I can’t stop my eyes from flaring wide as my tongue itches to ask, ‘People like you?’
I rip my gaze away from her to stare at the shelf instead. I watch with my peripheral vision as she slides the book back onto the shelf and then lets out a soft laugh.
“Wow. Sizzling Sapphics?”
She reaches for the flame-adorned book, and I get a glimpse of the cover: a drawing of two naked women with their arms wrapped around each other, long tendrils of hair shielding their faces and conveniently obscuring their nipples and butts. They’re framed by a giant red and orange flame shooting yellow sparks up towards the title.

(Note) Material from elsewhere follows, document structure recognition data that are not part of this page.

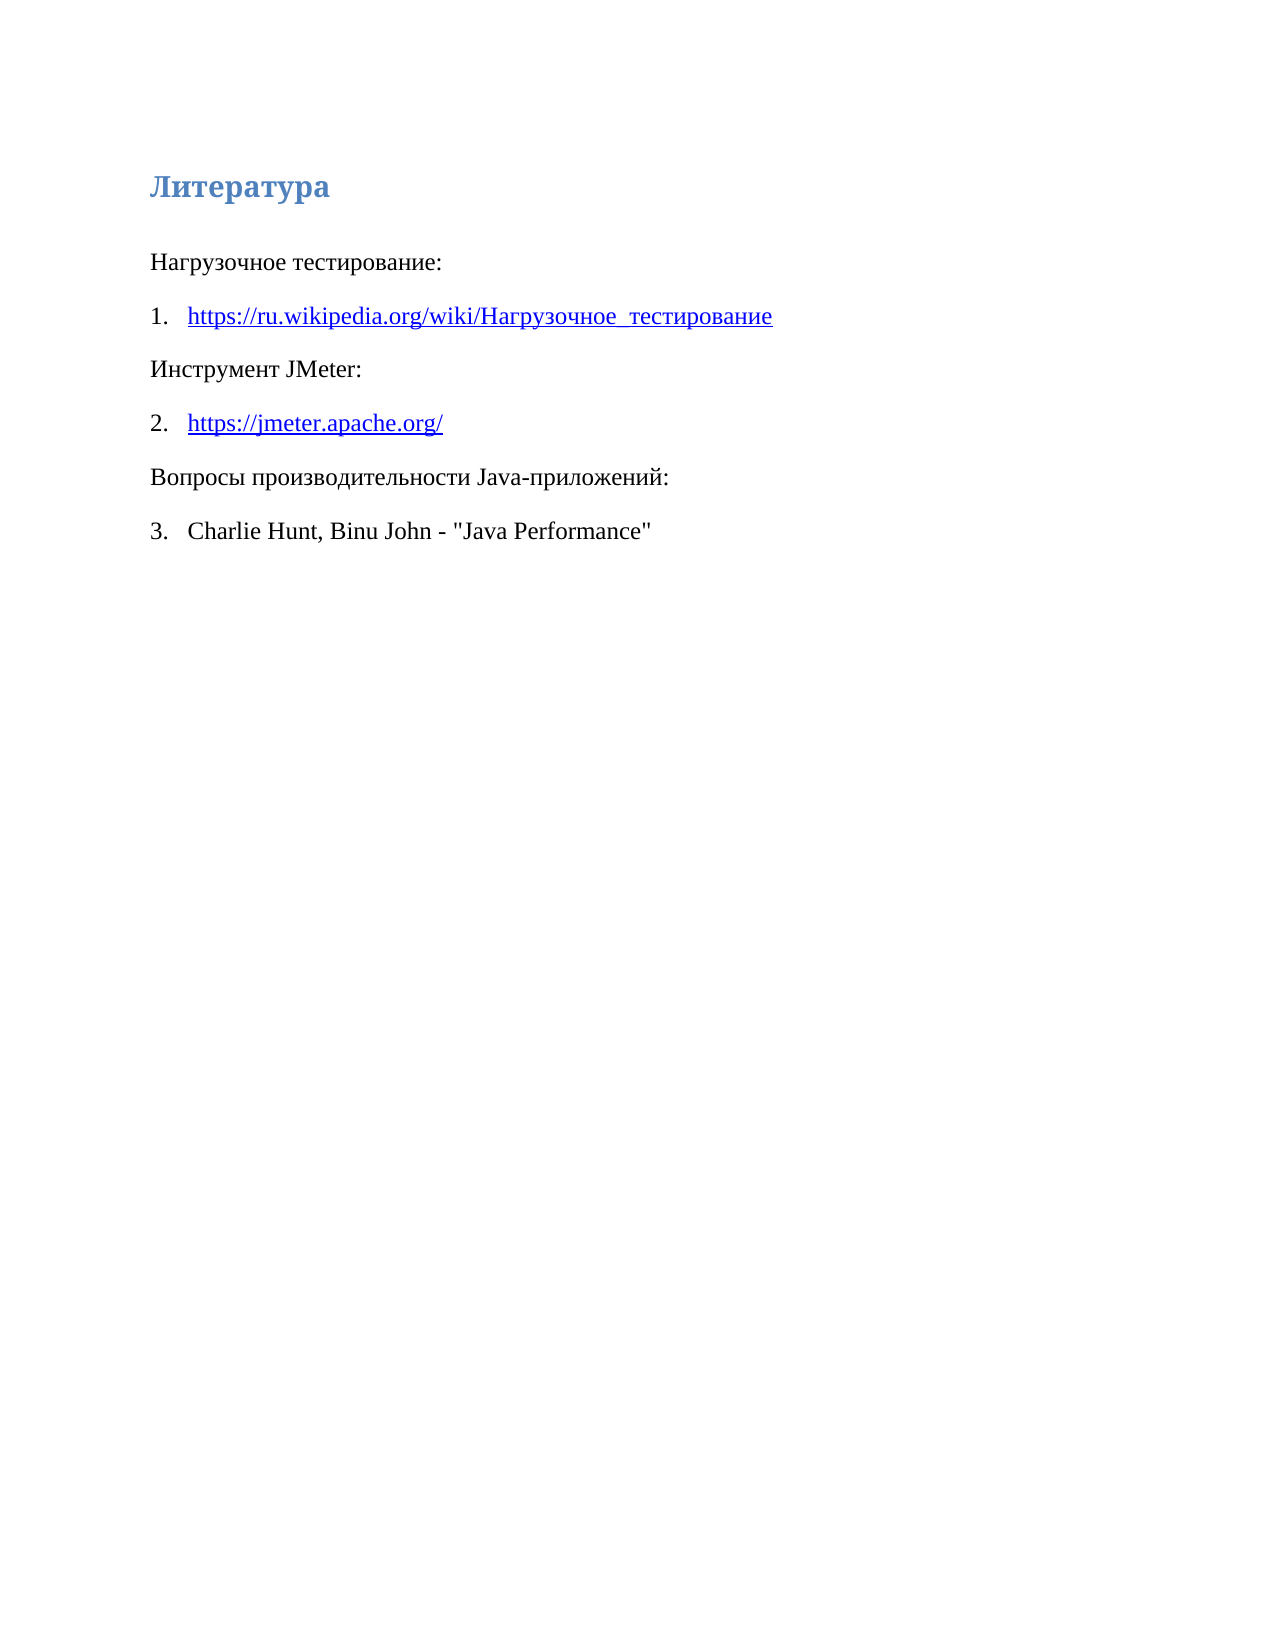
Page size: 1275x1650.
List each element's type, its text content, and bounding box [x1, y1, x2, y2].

text Инструмент JMeter: [150, 354, 1125, 383]
subtitle Литература [150, 171, 1125, 204]
text Нагрузочное тестирование: [150, 247, 1125, 276]
list https://jmeter.apache.org/ [150, 408, 1125, 437]
list https://ru.wikipedia.org/wiki/Нагрузочное_тестирование [150, 301, 1125, 329]
text Вопросы производительности Java-приложений: [150, 462, 1125, 491]
list Charlie Hunt, Binu John - "Java Performance" [150, 516, 1125, 545]
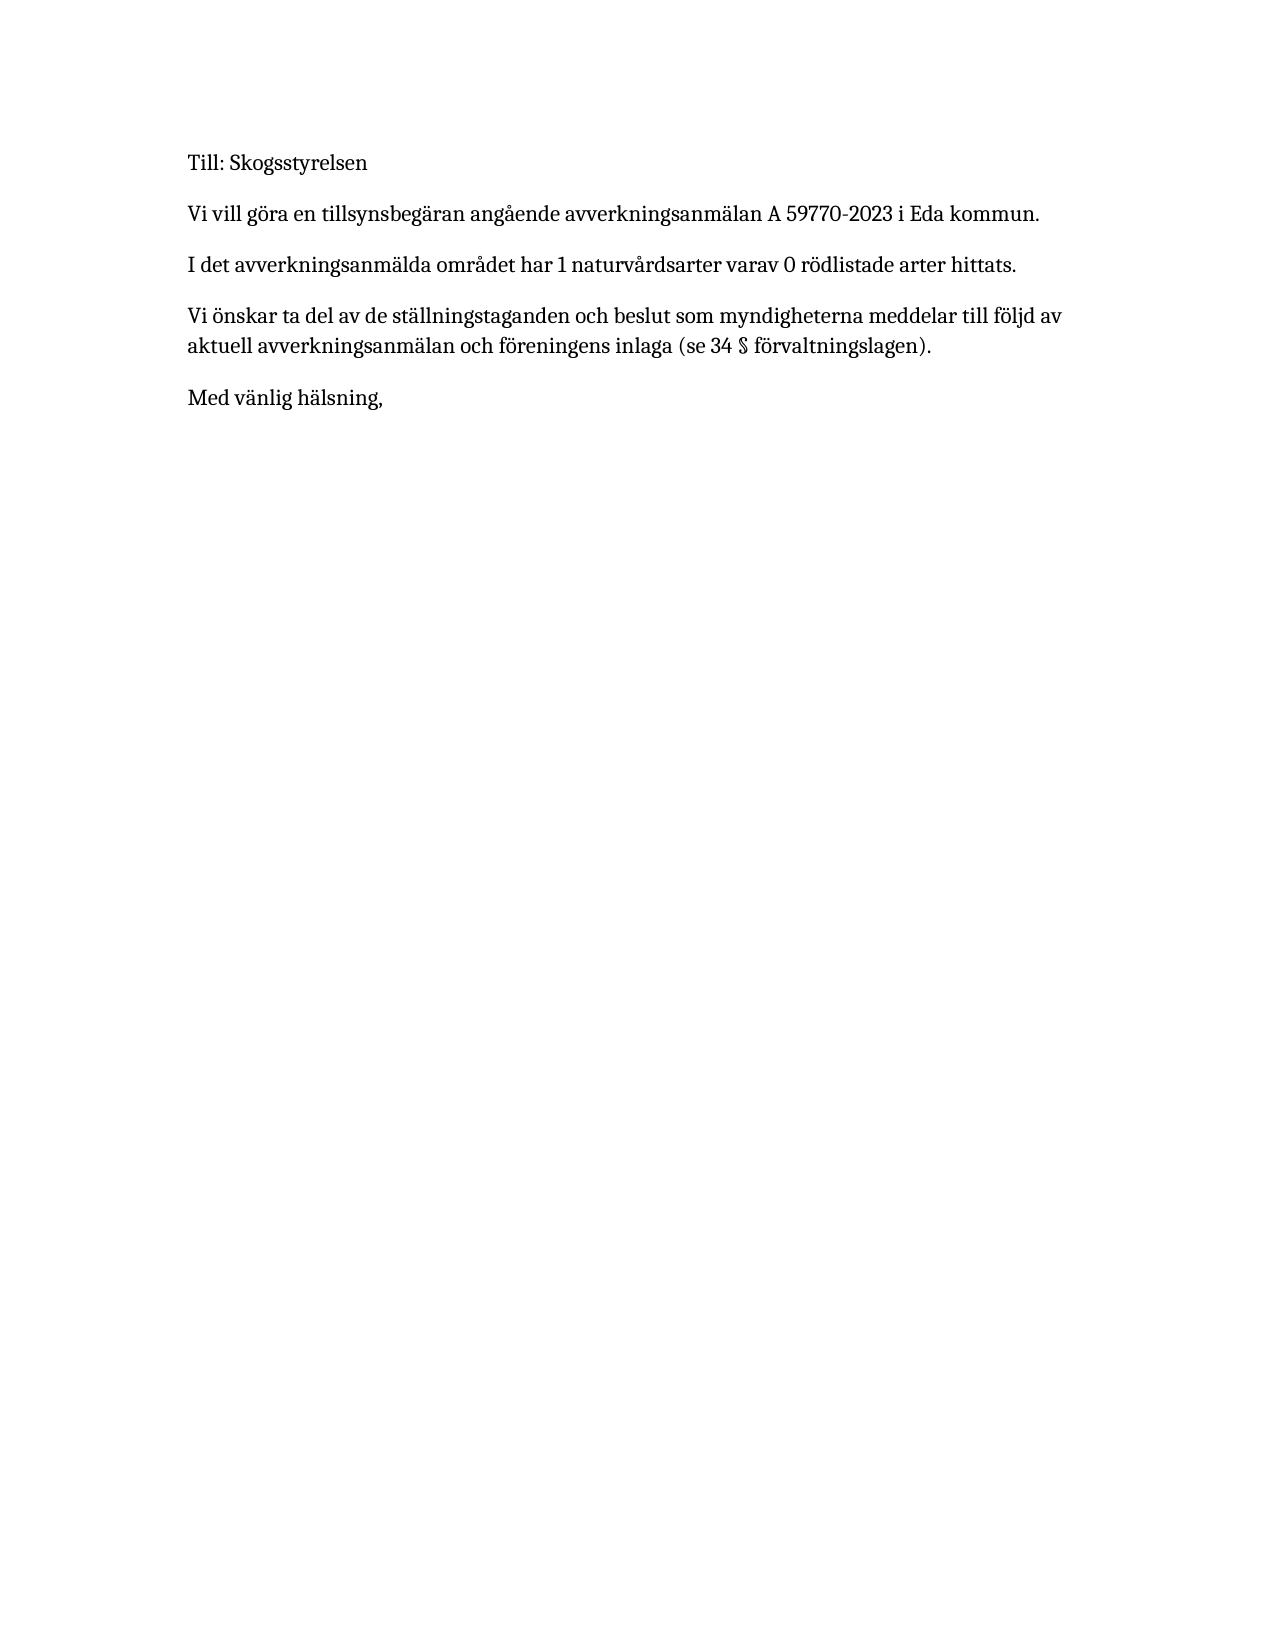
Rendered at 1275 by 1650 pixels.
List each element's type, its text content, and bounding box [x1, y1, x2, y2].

text Till: Skogsstyrelsen [187, 150, 1087, 176]
text I det avverkningsanmälda området har 1 naturvårdsarter varav 0 rödlistade arter hittats. [187, 252, 1087, 278]
text Vi vill göra en tillsynsbegäran angående avverkningsanmälan A 59770-2023 i Eda kommun. [187, 201, 1087, 227]
text Med vänlig hälsning, [187, 384, 1087, 441]
text Vi önskar ta del av de ställningstaganden och beslut som myndigheterna meddelar till följd av aktuell avverkningsanmälan och föreningens inlaga (se 34 § förvaltningslagen). [187, 303, 1087, 360]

Andrea flips the book over and starts reading from the description.
“A fiery tale of passion and forbidden lust, this gorgeously detailed graphic novel tells the story of a young woman descended from Sappho herself who will stop at nothing to free her long-lost lover from the mysterious evil forces that split them apart.”
Her dramatic reading voice cracks, and she pauses to let out a snort.
“Wow,” I say, my nerves easing just a bit as I laugh along with her. “That is…really something.”
“Truly,” she agrees as she opens the book up. “Let’s see what it—oh. Oh. Oh wow. That is detailed.”
Her eyes go wide, flitting over the page before she snaps the book shut. I watch her throat bob as she swallows, and I notice there’s a soft flush creeping up her neck and into her cheeks—which is nothing compared to the way my whole face feels like it’s on fire.
She slides the book back into place without a word, but her fingertip lingers on the spine. We’re hunched so close together I can hear her breathing as she keeps her gaze pinned to the shelf.
“If I wasn’t already sure I was bisexual, that would have done it.”
Her body goes rigid as soon as the words leave her mouth.
Her hand drops to her side.
She’s not breathing anymore, and I realize neither am I.
Andrea is bisexual.
Andrea likes girls.
The whole universe feels like it’s rearranging itself around me. The earth’s tectonic plates crash and crumple into brand new continents. The stars shift and swirl to create new constellations in the sky, and above it all, a choir of angels draped in rainbow-coloured robes sing an operatic chorus of, “She likes girls! She likes girls! She likes girls!”
“Wow, I can’t believe I just said that.”
I come careening back down to reality and find Andrea still crouched beside me with her arms wrapped around her knees as she rocks back and forth on her heels, her gaze boring a hole into the bookshelf.